Хутор встретил нас запахом дыма и дразнящим запахом мяса. Невидимые часовые птичьим криком известили о нашем приезде, и Баруф вышел нас встречать.
Что-то он был не в своей тарелке: к ужину не притронулся — сидел, зябко кутаясь в меховую одежду, а потом сразу увёл меня к себе в боковушку.
— Как съездили?
— Ничего, — ответил я равнодушно. — Замёрз, как собака.
— А тавел?
— Чудный дед. К весне собирается быть в Квайре.
Обычная наша игра: я должен его подразнить. Потребность в компенсации? Желание хоть как-то уравняться? Не знаю. Знаю только, что Баруфу эти стычки бывают иногда нужнее, чем мне. Но не теперь. Он лишь кивнул устало и тяжело уселся на постель. Вот тут-то только я заметил, что у него горит лицо и губы запеклись.
— Ты что, болен?
— Есть немного. Ничего, Тилам. Я уже принял риаг. Рассказывай.
— Черта с два! Ложись, а то рта не раскрою!
Он поглядел, увидел, что я не шучу, и забрался под одеяло.
— Может, отложим?
Баруф покачал головой, и я стал рассказывать уже не ломаясь. Я говорил, а он слушал, не отводя глаз и почти не мигая, и когда я закончил, он долго молчал, все глядел и глядел, словно чего-то ещё ожидал от меня.
— Ты что, недоволен?
— Почему? Это больше, чем я ожидал. Старику понравилось твоё нахальство.
Я решил смолчать. Поскорее разделся и юркнул под одеяло. Прошлую ночь я почти не спал: опять меня навестил старинный кошмар — взрыв установки Балса в Кига — проснулся в холодном поту и промаялся до утра.
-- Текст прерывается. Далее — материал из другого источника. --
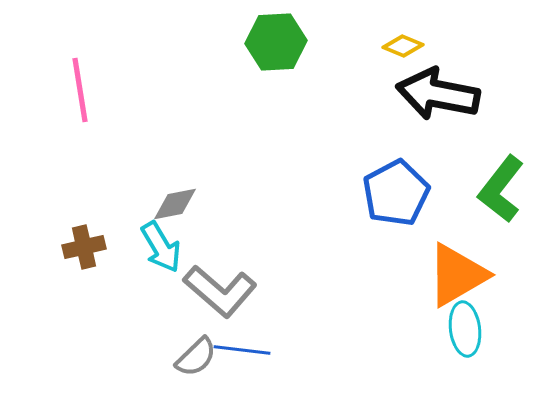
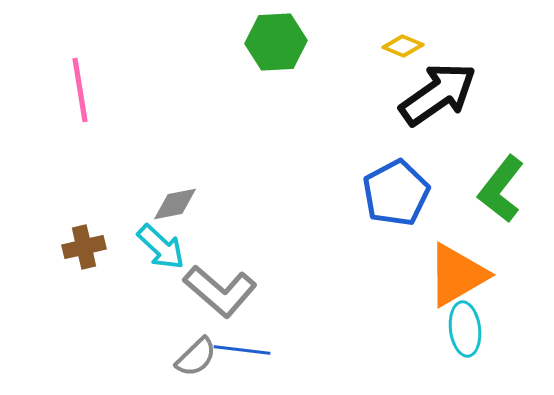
black arrow: rotated 134 degrees clockwise
cyan arrow: rotated 16 degrees counterclockwise
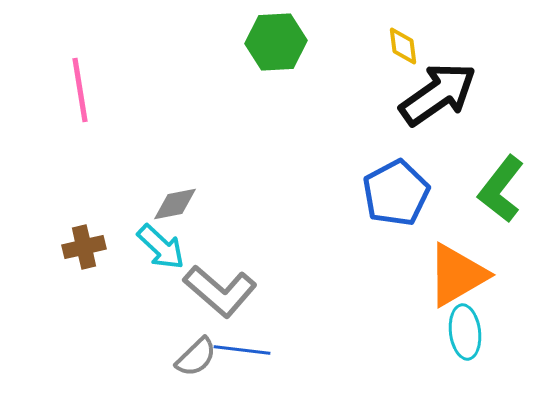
yellow diamond: rotated 60 degrees clockwise
cyan ellipse: moved 3 px down
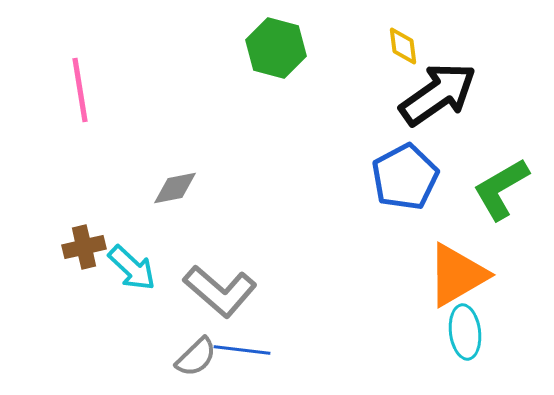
green hexagon: moved 6 px down; rotated 18 degrees clockwise
green L-shape: rotated 22 degrees clockwise
blue pentagon: moved 9 px right, 16 px up
gray diamond: moved 16 px up
cyan arrow: moved 29 px left, 21 px down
Думал, что сразу засну, но почему-то не спалось — может быть, меня просто тревожило больное дыхание Баруфа? Очень хотелось спросить, как он и что с ним такое — только ведь он не ответит. Глянет — и промолчит. Это он оч-чень умеет. И я спросил о другом:
— Баруф, а тебе не хочется хоть что-то о себе рассказать? Я ведь о тебе ничего не знаю.
— Тебя это задевает?
— Да. Нас здесь только двое. Если уж верить…
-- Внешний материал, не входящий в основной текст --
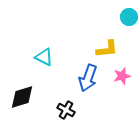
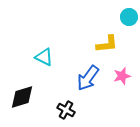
yellow L-shape: moved 5 px up
blue arrow: rotated 16 degrees clockwise
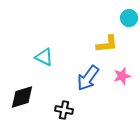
cyan circle: moved 1 px down
black cross: moved 2 px left; rotated 18 degrees counterclockwise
— Я верю, Тилам. Просто есть воспоминания… лучше бы их не трогать. Я родился в Аразе. В трущобах. Мне было одиннадцать лет, когда дядя меня забрал. — Он замолчал, долго молчал, а потом сказал глухо: — Нет. Не могу. Прости, Тилам. Когда дядя взял меня к себе… я сначала прятался на ночь… не верил, что добро можно делать просто так. А потом… Нет, до самого Сэдгара ничего интересного.